Chromosome spreads of diploid pat1-114 rec25-GFP (strain S1702) cells were prepared at the indicated times after meiotic induction, stained with DAPI (DNA; blue), anti-GFP (Rec25; green) and anti-Rec10 (red) antibodies, and photographed under a fluorescence microscope. The fraction of nuclei with structures (LinEs or precursors) is indicated. 200 nuclei, 100 in each of two different well-stained areas of the same preparation, were counted. Nuclear signals were positive for both GFP and Rec10 or for neither. Staining was done twice with duplicate spreads of the same meiotic induction.

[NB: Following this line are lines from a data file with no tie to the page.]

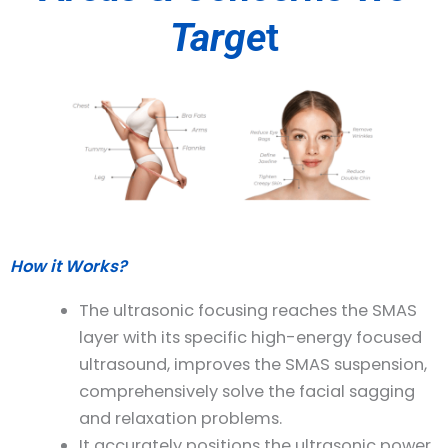
Targe
t
How it Works?
The ultrasonic focusing reaches the SMAS
layer with its specific high-energy focused
ultrasound, improves the SMAS suspension,
comprehensively solve the facial sagging
and relaxation problems.
It accurately positions the ultrasonic power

Figure 4. Loading of LinE Components and Cohesins

(A) Rec25-GFP Is Defectively Loaded in rec8Δand Not Loaded in rec10Δand rec27ΔMutants. Chromosome spreads, prepared from strains S1702, S1812, S1816, and S1814 as in Figure 2, were stained with DAPI (DNA; blue) and anti-GFP antibodies (Rec25; green), and photographed under a fluorescence microscope. The fraction of nuclei with Rec25 structures is indicated. Results at 3.5 hr after meiotic induction are shown. 200 nuclei, 100 in each of two different well-stained areas of the same preparation, were counted, except for rec10Δand rec27Δ, in which the entire preparation (more than 5 × 10³ nuclei examined) was screened. Similar results were obtained with spreads at 3 hr after meiotic induction (unpublished data). (B) Rec8-GFP Is Normally Loaded in rec10Δ, rec25Δ, and rec27ΔMutants. Chromosome spreads, prepared from strains S1855, S1809, S1815, and S1854 as in Figure 2, were stained with DAPI (DNA; blue) and anti-GFP antibodies (Rec8; green), and photographed under a fluorescence microscope. Results at 3.5 hr after meiotic induction are shown. The fluorescent signal was too weak to quantify, but in every genotype positive Rec8-GFP nuclei were found.